Desde aquela época a Tradição Oral e seu universo atraíram o interesse de Marcela. Esse mundo foi muito bem apresentado e discutido por Walter Benjamin em seu texto “O narrador”, que ela menciona como uma importante referência teórica que traz consigo. Nele, o autor fala, entre outras coisas, da relação entre o fazer manual e a arte da narrativa. Marcela diz que busca por essa mesma relação em seu trabalho pessoa: articular e atualizar as práticas que são transmitidas há muitos e muitos anos por meio da palavra e do gesto.
A artista revela que os livros de Regina Machado e o próprio Boca do Céu também são um referencial importante para o seu trabalho. Ela tem acompanhado as edições do festival desde 2008, assistindo grandes contadores de histórias, trocando experiências e impressões com eles em oficinas ou mesmo nos “corredores”. Exatamente da maneira que se imagina quando falamos de tradição oral, já que, em princípio, não há um lugar específico oficial para que a transmissão aconteça, ou um modo ideal pelo qual a história chegue até seu novo portador. Ela afirma que por várias vezes saiu do Boca do Céu e na semana seguinte contou de boca uma história que ouviu uma única vez. Isso foi possível porque o encontro entre ela e a história aconteceu de fato, profundamente.
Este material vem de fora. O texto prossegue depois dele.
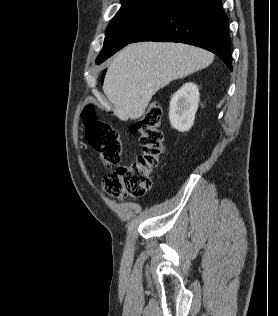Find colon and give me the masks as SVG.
Wrapping results in <instances>:
<instances>
[{
    "instance_id": "colon-1",
    "label": "colon",
    "mask_w": 278,
    "mask_h": 316,
    "mask_svg": "<svg viewBox=\"0 0 278 316\" xmlns=\"http://www.w3.org/2000/svg\"><path fill=\"white\" fill-rule=\"evenodd\" d=\"M162 115L161 106L151 103L144 116L132 124L131 131L140 135L143 154L131 163L120 165L124 146L119 131L101 119L93 106L85 108V139L108 168L115 167L103 177L105 194L115 198L142 197L151 188L153 172L165 151L160 129Z\"/></svg>"
}]
</instances>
Os detalhes que tecem as imagens são o que Marcela mais aprecia em uma história contada.
“Uma vez ouvi Regina contar uma história em ‘gromêlo’. Ao final, o publico tinha que fazer um ‘reconto’, e uma menininha de 5 anos disse que a personagem estava de vestido de florzinha amarela. Eu tinha imaginado um vestido azul bem rodado. A contadora não tinha falado como era o vestido, mas os gestos mostravam que era um ‘modelo bem camponês’. Vi todas as cenas sem nem mesmo entender as palavras. São esses detalhes, alguns detalhes, uma coisa e outra que fazem a história vibrar como em uma projeção coletiva ou individual.”
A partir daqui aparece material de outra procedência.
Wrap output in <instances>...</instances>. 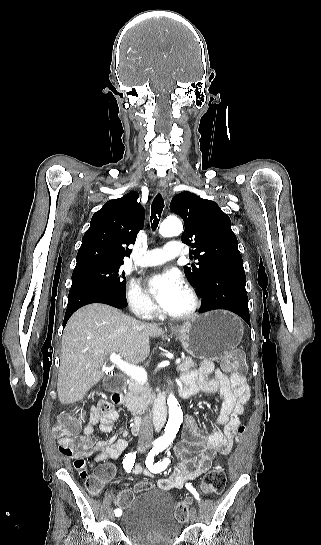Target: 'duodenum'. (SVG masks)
<instances>
[{"instance_id": "obj_1", "label": "duodenum", "mask_w": 321, "mask_h": 545, "mask_svg": "<svg viewBox=\"0 0 321 545\" xmlns=\"http://www.w3.org/2000/svg\"><path fill=\"white\" fill-rule=\"evenodd\" d=\"M105 388L111 394L114 402L121 400L124 380L119 375H109L105 380ZM168 391L159 394L154 401V409L147 417H134L131 423V432L138 435L144 424H150L154 429H161L166 419Z\"/></svg>"}]
</instances>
Por possuir essa qualidade de riqueza de detalhes visualizáveis, Marcela destaca “Flor no Cabelo” como uma de suas histórias favoritas. É uma história bem longa, o que a faz lembrar de uma qualidade que ela julga muito importante para um bom contador de histórias: saber enxugar e pausar uma história, escolhendo o que e como ele quer que seu público a receba.
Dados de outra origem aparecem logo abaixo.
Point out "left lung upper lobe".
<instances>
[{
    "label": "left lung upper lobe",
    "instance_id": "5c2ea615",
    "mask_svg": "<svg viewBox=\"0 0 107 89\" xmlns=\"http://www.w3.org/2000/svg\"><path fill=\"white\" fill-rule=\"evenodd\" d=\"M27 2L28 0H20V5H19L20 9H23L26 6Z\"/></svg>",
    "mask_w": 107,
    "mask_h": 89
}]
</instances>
A contadora revela que na sua formação os encontros foram os acontecimentos mais importantes. Encontros com professores/narradores ao longo da vida, pessoas que souberam “narrar-se” (termo de Paul Ricouer) e que foram aos poucos levando-a a contar suas histórias. Poderia citar vários nomes desde a infância: Odilon Filho, Anália, Leda Pelegrino, André Cortez, Ana Branco, Vicente Barros, Rute Casoy, Gregório Filho, Eliana Yunes. Mas, principalmente, o encontro com as crianças na biblioteca, como já havia acontecido com ela, foi o aprendizado mais importante nessa trajetória. O Exercício de ter que contar sempre uma história nova, ampliar o repertório, incluir o repertorio deles no seu próprio, escutar as crianças durante a narrativa, e essa escuta levar à escolha do conto da semana seguinte. Ter na rotina o lugar e as pessoas para quem contar, contar e recontar, entregue à repetição e à busca. A prática com interlocução constante sem dúvida me levou-a, um dia, a dizer: ”Sou contadora de histórias!” e com isso ser feliz para todo o sempre!